▶ [SET OF TASKS]:
a – Copy out the passage of the tariff ruling article from "SCOTUS Strikes Down" to "Selections v. Trump).".
b – In the tariff ruling article, which case was consolidated with Learning Resources, Inc. v. Trump?

▶ [EXERCISE TEXT]:
■ ■ ■ ■ ■
SCOTUS Strikes Down IEEPA Tariffs (and What That Means for the Construction Industry)
- Garrett A. Heckman

- Feb 20
- 8 min read
Updated: Feb 21

Introduction
On February 20, 2026, the US Supreme Court ruled against the Trump administration in Learning Resources, Inc. v. Trump (the "tariff case"). The Court held that the Trump administration does not have the authority to issue the tariffs pursuant to the International Emergency Economic Powers Act ("IEEPA"). As a note, this is actually two consolidated cases (the other being V.O.S. Selections v. Trump).
IEEPA empowers the president, upon a valid emergency declaration, to "regulate ... importation" during a declared national emergency with regard to an "unusual and extraordinary threat." (50 USC section 1702; see also section 1701). The administration argued that the statute authorizes the president to impose tariffs as a regulation of importation.
The challengers countered that tariffs are a core Article I power (that is, a power of Congress), and even if “regulate” could linguistically include tariffs, the statute lacks clear authorization and would raise major questions and nondelegation problems.
The issue boils down to this: whether Congress quietly transferred one of its most consequential economic powers to the executive branch through a broadly-worded emergency statute. The Supreme Court says it did not.
Background Facts
In 2025, President Donald Trump invoked IEEPA to impose sweeping tariffs on goods imported from China. Declaring that longstanding trade imbalances and China’s alleged unfair trade practices constituted a national emergency, the President relied on IEEPA’s grant of authority to regulate economic transactions during such emergencies. The administration directed federal agencies to raise tariff rates on a broad range of Chinese products, significantly increasing duties across multiple sectors of consumer and industrial goods. The measures were framed as necessary to protect U.S. economic and national security interests and to pressure China to change its trade practices.
■ ■ ■ ■ ■
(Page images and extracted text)
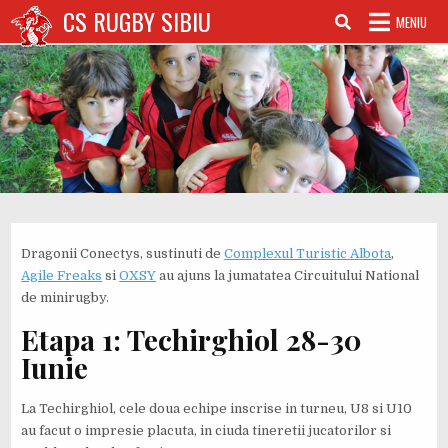
Sari
CS RUGBY SIBIU
MENIU
la
conținut
Dragonii Conectys, sustinuti de
Complexul Turistic Albota
,
Agile Freaks
si
OXSY
au ajuns la jumatatea Circuitului National
de minirugby.
Etapa 1: Techirghiol 28-30
Iunie
La Techirghiol, cele doua echipe inscrise in turneu, U8 si U10
au facut o impresie placuta, in ciuda tineretii jucatorilor si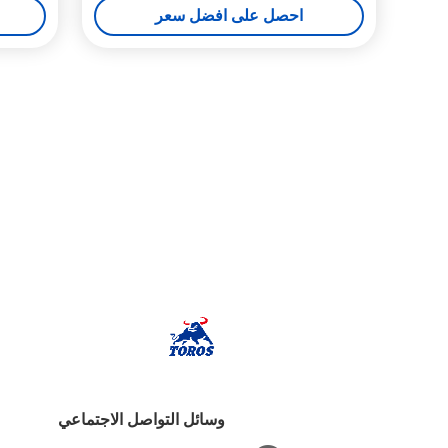
احصل على افضل سعر
وسائل التواصل الاجتماعي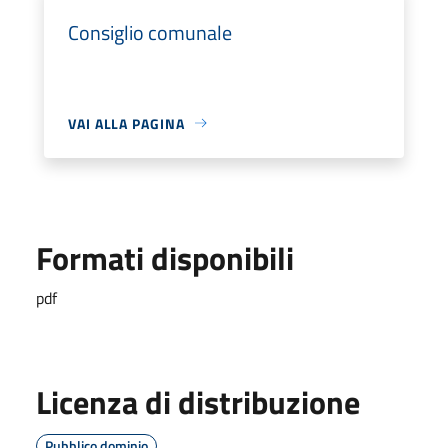
Consiglio comunale
VAI ALLA PAGINA
Formati disponibili
pdf
Licenza di distribuzione
Pubblico dominio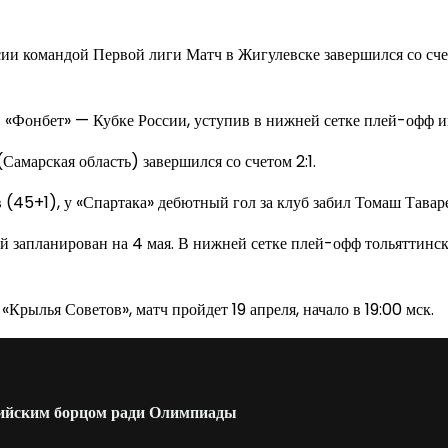
сии командой Первой лиги Матч в Жигулевске завершился со сч
 «Фонбет» — Кубке России, уступив в нижней сетке плей-офф 
Самарская область) завершился со счетом 2:1.
(45+1), у «Спартака» дебютный гол за клуб забил Томаш Тавар
й запланирован на 4 мая. В нижней сетке плей-офф тольяттинск
«Крылья Советов», матч пройдет 19 апреля, начало в 19:00 мск.
сийским борцом ради Олимпиады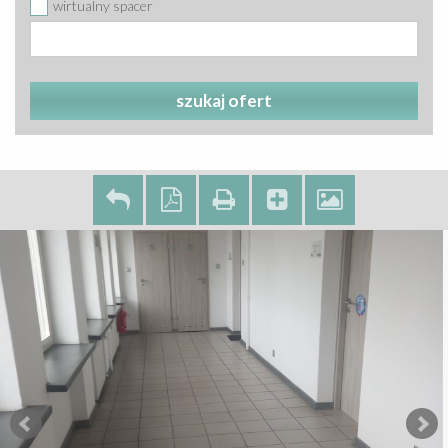
wirtualny spacer
szukaj ofert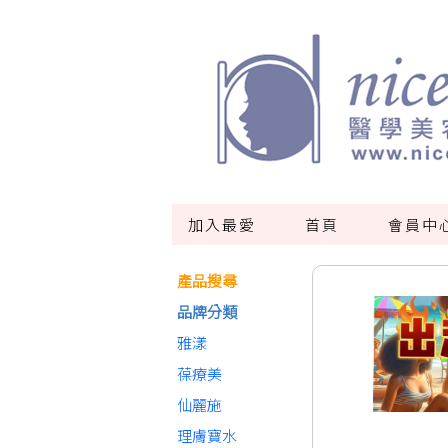
加入最愛
首頁
會員中
產品搜尋
品牌分類
雅漾
葆療美
仙麗施
理膚寶水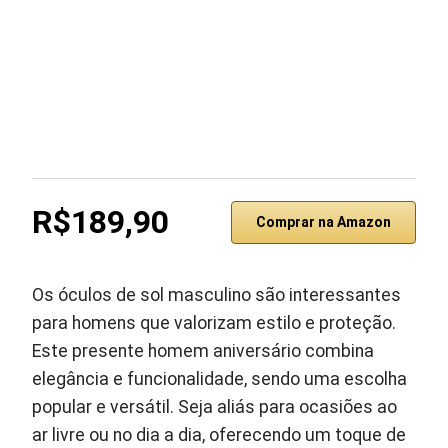
R$189,90
Comprar na Amazon
Os óculos de sol masculino são interessantes
para homens que valorizam estilo e proteção.
Este presente homem aniversário combina
elegância e funcionalidade, sendo uma escolha
popular e versátil. Seja aliás para ocasiões ao
ar livre ou no dia a dia, oferecendo um toque de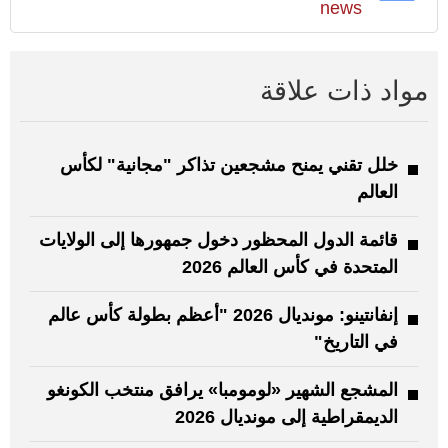
news
مواد ذات علاقة
خلل تقني يمنح مشجعين تذاكر "مجانية" لكأس
العالم
قائمة الدول المحظور دخول جمهورها إلى الولايات
المتحدة في كأس العالم 2026
إنفانتينو: مونديال 2026 "أعظم بطولة كأس عالم
في التاريخ"
المشجع الشهير «لومومبا» يرافق منتخب الكونغو
الديمقراطية إلى مونديال 2026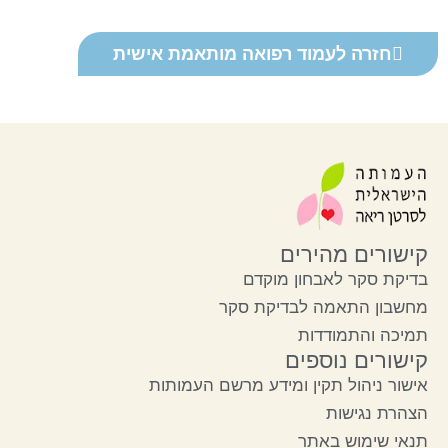
חזרה לעמוד רפואה מותאמת אישית
קישורים מהירים
בדיקת סקר לאבחון מוקדם
מחשבון התאמה לבדיקת סקר
תמיכה והתמודדות
קישורים נוספים
אישור ניהול תקין ומידע מרשם העמותות
הצהרת נגישות
תנאי שימוש באתר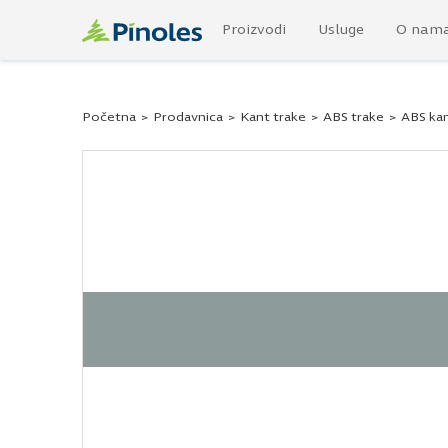
Proizvodi
Usluge
O nam
Početna
>
Prodavnica
>
Kant trake
>
ABS trake
>
ABS kan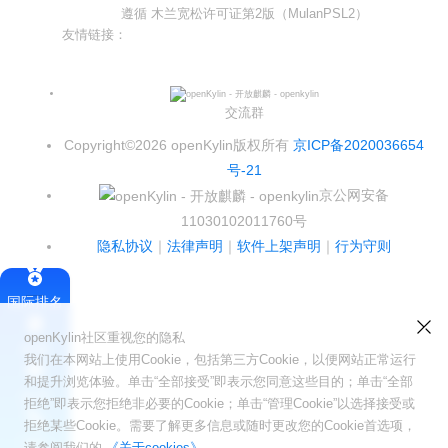
遵循 木兰宽松许可证第2版（MulanPSL2）
友情链接：
光合开发者社区
Infinitensor开源社区
交流群
Copyright©2026 openKylin版权所有
京ICP备2020036654
号-21
京公网安备
11030102011760号
隐私协议
｜
法律声明
｜
软件上架声明
｜
行为守则
国际排名
openKylin社区重视您的隐私
签署
我们在本网站上使用Cookie，包括第三方Cookie，以便网站正常运行
和提升浏览体验。单击“全部接受”即表示您同意这些目的；单击“全部
会员
拒绝”即表示您拒绝非必要的Cookie；单击“管理Cookie”以选择接受或
拒绝某些Cookie。需要了解更多信息或随时更改您的Cookie首选项，
SIG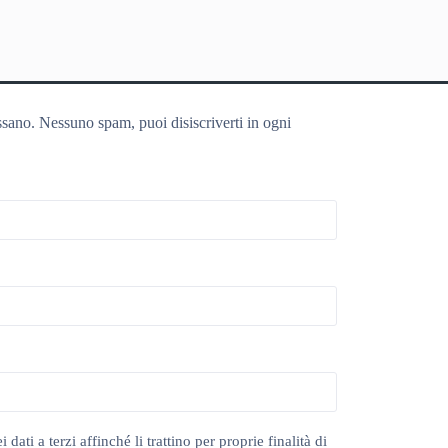
ssano. Nessuno spam, puoi disiscriverti in ogni
ti a terzi affinché li trattino per proprie finalità di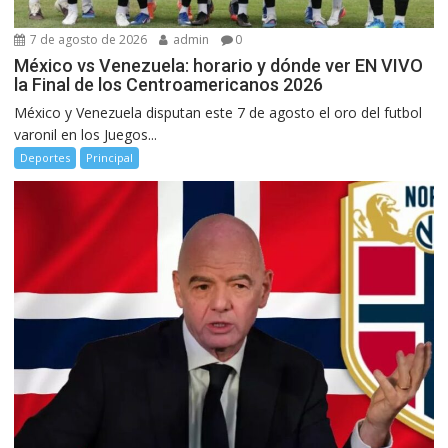
7 de agosto de 2026
admin
0
México vs Venezuela: horario y dónde ver EN VIVO
la Final de los Centroamericanos 2026
México y Venezuela disputan este 7 de agosto el oro del futbol
varonil en los Juegos...
Deportes
Principal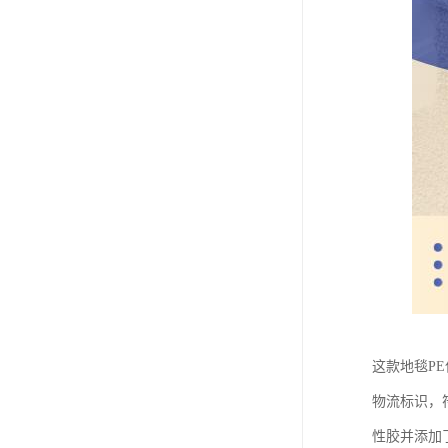
这款地毯P
物流标识，
性胶并添加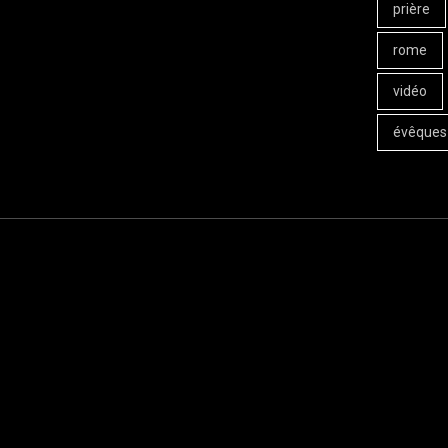
prière
rome
vidéo
évêques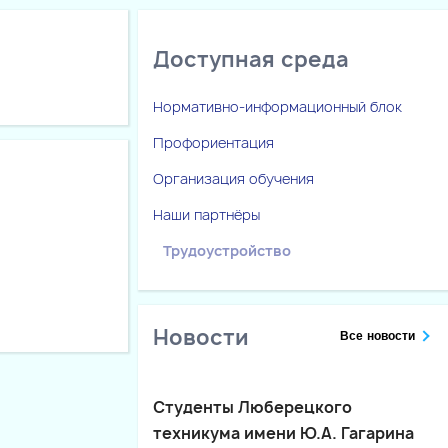
Доступная среда
Нормативно-информационный блок
Профориентация
Организация обучения
Наши партнёры
Трудоустройство
Новости
Все новости
Студенты Люберецкого
техникума имени Ю.А. Гагарина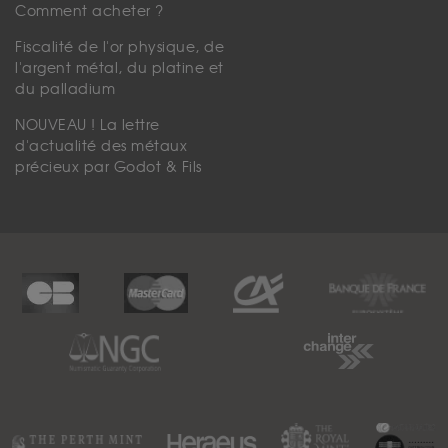
Comment acheter ?
Fiscalité de l'or physique, de
l'argent métal, du platine et
du palladium
NOUVEAU ! La lettre
d'actualité des métaux
précieux par Godot & Fils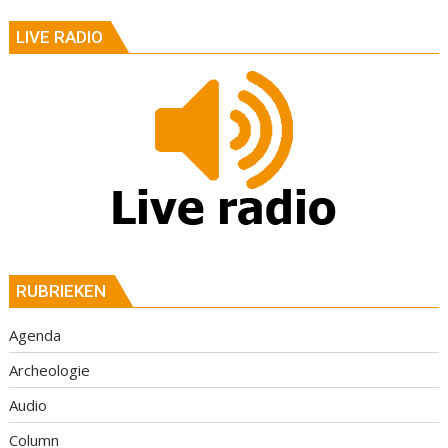
LIVE RADIO
RUBRIEKEN
Agenda
Archeologie
Audio
Column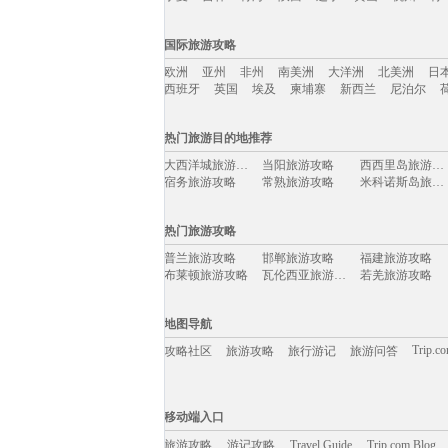
国内旅游攻略移动入口：
国际旅游攻略
北京
上海
澳门
香港
厦门
丽江
三亚
海
欧洲
亚州
非州
南美洲
大洋洲
北美洲
日
宁夏
吉林
青海
陕西
辽宁
黄山
杭州
青
西班牙
英国
埃及
柬埔寨
新西兰
尼泊尔
国际旅游攻略移动入口：
热门旅游目的地推荐
欧洲
亚州
非州
南美洲
大洋洲
北美洲
日
大西洋城旅游攻略
当阳旅游攻略
西西里岛旅游攻略
西班牙
英国
埃及
柬埔寨
新西兰
尼泊尔
宿务旅游攻略
常熟旅游攻略
米科诺斯岛旅游攻略
五河旅游攻略
长滩岛旅游攻略
酒泉旅游攻略
马来西亚旅游攻略
鹤峰旅游攻略
黎川旅游攻略
热门旅游攻略
巴登巴登旅游攻略
额济纳旗旅游攻略
格但斯克旅游攻略
抚松旅游攻略
加拉帕戈斯旅游攻略
霍斯旅游攻略
普兰旅游攻略
邯郸旅游攻略
福建旅游攻略
河内旅游攻略
薄荷岛旅游攻略
镇原旅游攻略
布莱顿旅游攻略
瓦伦西亚旅游攻略
若羌旅游攻略
宝石岛旅游攻略
迁安旅游攻略
大城旅游攻略
十堰旅游攻略
临海旅游攻略
天台山旅游攻略
比利时旅游攻略
卡帕莱旅游攻略
卢布林旅游攻略
陆良旅游攻略
青城山旅游攻略
云南旅游攻略
布莱顿旅游攻略
波茨坦旅游攻略
达拉特旗旅游攻略
地图导航
连南旅游攻略
富森旅游攻略
昆卡旅游攻略
圣诞岛旅游攻略
崀山旅游攻略
大阪旅游攻略
天堂海滩旅游攻略
伊斯兰堡旅游攻略
吉尔吉斯斯坦旅游攻略
Trip.c
攻略社区
旅游攻略
旅行游记
旅游问答
泰国旅游攻略
乌法旅游攻略
东京旅游攻略
宜州旅游攻略
扬州旅游攻略
西归浦市旅游攻略
连江旅游攻略
信阳旅游攻略
蜜月岛旅游攻略
黎平旅游攻略
墨江旅游攻略
太阳谷旅游攻略
晋城旅游攻略
枣庄旅游攻略
巴林旅游攻略
移动端入口:
维也纳旅游攻略
黎川旅游攻略
阿拉善盟旅游攻略
london旅游攻略
湖口旅游攻略
洛斯卡沃斯旅游攻略
Trip.com Blog
Travel Guide
旅游资讯
米科诺斯岛旅游攻略
柬埔寨旅游攻略
科林斯旅游攻略
游记攻略
移动端入口
海林旅游攻略
宜春旅游攻略
安吉旅游攻略
米脂旅游攻略
海南藏族自治州旅游攻略
永州旅游攻略
南浔旅游攻略
白城旅游攻略
太鲁阁旅游攻略
旅游攻略
游记攻略
枫丹白露旅游攻略
太子港旅游攻略
Travel Guide
云龙旅游攻略
Trip.com Blog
■ ■ ■ ■ ■
▶ [ANSWERS TO THE EXERCISE]:
a –
SCOTUS Strikes Down IEEPA Tariffs (and What That Means for the Construction Industry)
- Garrett A. Heckman

- Feb 20
- 8 min read
Updated: Feb 21

Introduction
On February 20, 2026, the US Supreme Court ruled against the Trump administration in Learning Resources, Inc. v. Trump (the "tariff case"). The Court held that the Trump administration does not have the authority to issue the tariffs pursuant to the International Emergency Economic Powers Act ("IEEPA"). As a note, this is actually two consolidated cases (the other being V.O.S. Selections v. Trump).

b – V.O.S. Selections v. Trump